**PROBLEM DESCRIPTION**
Reproduce the items below with every occurrence of "static val" swapped for "public val" and all other text left unchanged. Omit the pictures from your answer.

· · · · · · ·

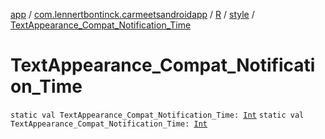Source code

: [app](../../../index.md) / [com.lennertbontinck.carmeetsandroidapp](../../index.md) / [R](../index.md) / [style](index.md) / [TextAppearance_Compat_Notification_Time](./-text-appearance_-compat_-notification_-time.md)

# TextAppearance_Compat_Notification_Time

`static val TextAppearance_Compat_Notification_Time: `[`Int`](https://kotlinlang.org/api/latest/jvm/stdlib/kotlin/-int/index.html)
`static val TextAppearance_Compat_Notification_Time: `[`Int`](https://kotlinlang.org/api/latest/jvm/stdlib/kotlin/-int/index.html)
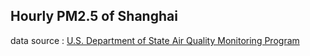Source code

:## Hourly PM2.5 of Shanghai
data source : [U.S. Department of State Air Quality Monitoring Program](http://www.stateair.net/web/historical/1/4.html)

· · · · · · ·

**EXERCISE OUTPUT**
Source code

: [app](../../../index.md) / [com.lennertbontinck.carmeetsandroidapp](../../index.md) / [R](../index.md) / [style](index.md) / [TextAppearance_Compat_Notification_Time](./-text-appearance_-compat_-notification_-time.md)

# TextAppearance_Compat_Notification_Time

`public val TextAppearance_Compat_Notification_Time: `[`Int`](https://kotlinlang.org/api/latest/jvm/stdlib/kotlin/-int/index.html)
`public val TextAppearance_Compat_Notification_Time: `[`Int`](https://kotlinlang.org/api/latest/jvm/stdlib/kotlin/-int/index.html)
Source code

:## Hourly PM2.5 of Shanghai
data source : [U.S. Department of State Air Quality Monitoring Program](http://www.stateair.net/web/historical/1/4.html)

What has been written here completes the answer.